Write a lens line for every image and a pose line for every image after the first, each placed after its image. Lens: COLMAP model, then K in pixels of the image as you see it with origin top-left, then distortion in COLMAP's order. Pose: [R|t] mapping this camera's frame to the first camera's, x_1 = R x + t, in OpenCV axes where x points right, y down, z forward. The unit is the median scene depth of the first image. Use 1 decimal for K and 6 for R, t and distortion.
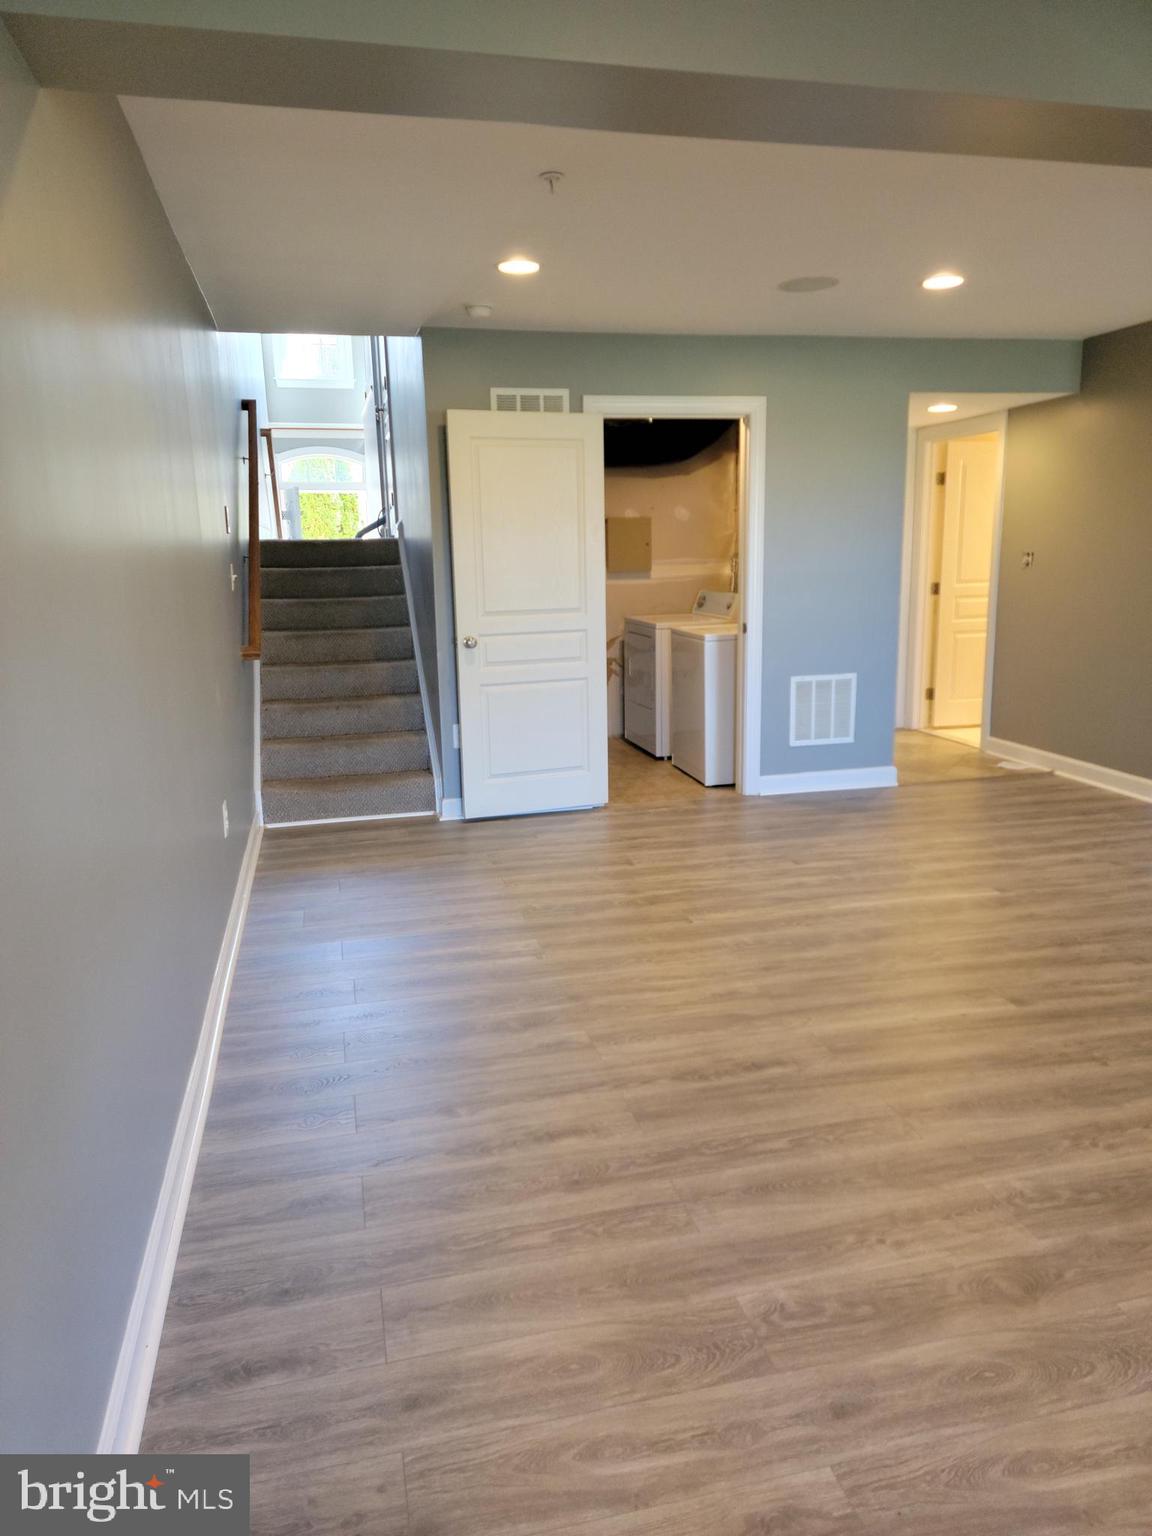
lens RADIAL K [[1068.0, 0, 595.5], [0, 1068.0, 733.8], [0, 0, 1]] dist [0.126038, -0.100121]
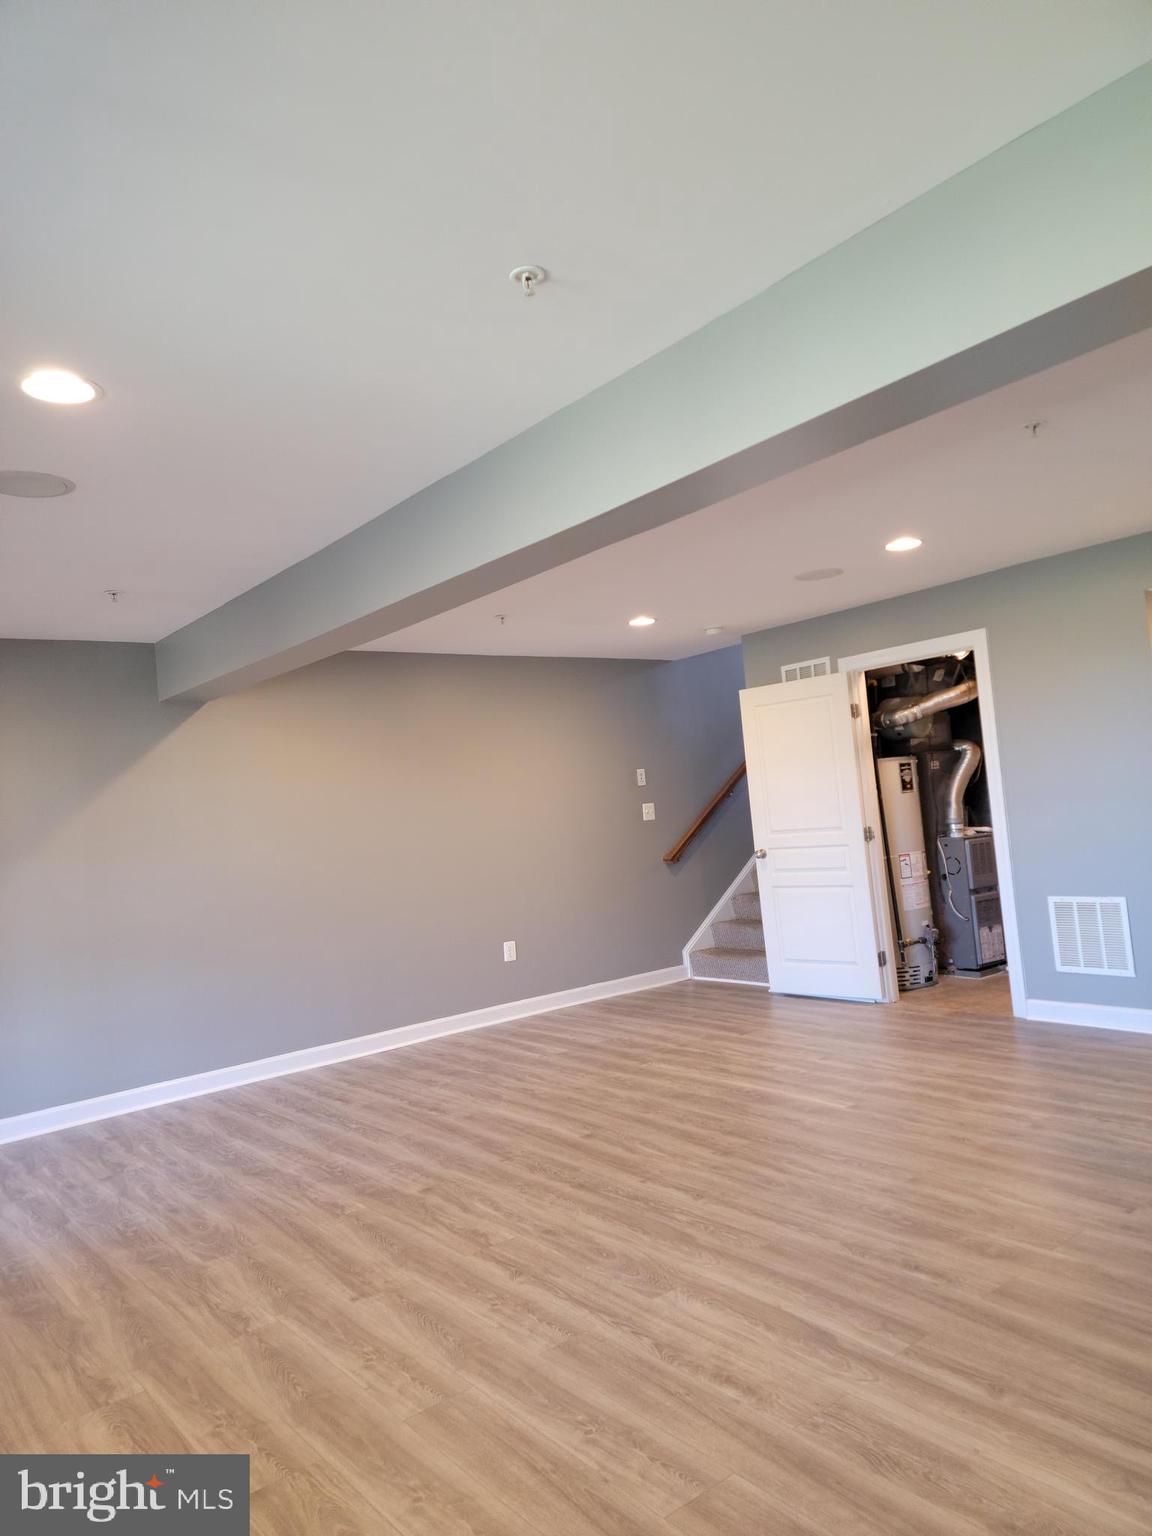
lens RADIAL K [[1072.1, 0, 572.2], [0, 1072.1, 746.6], [0, 0, 1]] dist [0.089489, -0.077342]
pose [[0.399443, -0.070486, -0.914044, 1.336324], [-0.074681, 0.991224, -0.109074, -0.071099], [0.913711, 0.111831, 0.390674, 0.322476]]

→ **Assigned task**
Reproduce the data word for word from its first line down to and including the line that contains "dist [0.089489, -0.077342]". Leave the pictures out.

→ **Result**
Write a lens line for every image and a pose line for every image after the first, each placed after its image. Lens: COLMAP model, then K in pixels of the image as you see it with origin top-left, then distortion in COLMAP's order. Pose: [R|t] mapping this camera's frame to the first camera's, x_1 = R x + t, in OpenCV axes where x points right, y down, z forward. The unit is the median scene depth of the first image. Use 1 decimal for K and 6 for R, t and distortion.
lens RADIAL K [[1068.0, 0, 595.5], [0, 1068.0, 733.8], [0, 0, 1]] dist [0.126038, -0.100121]
lens RADIAL K [[1072.1, 0, 572.2], [0, 1072.1, 746.6], [0, 0, 1]] dist [0.089489, -0.077342]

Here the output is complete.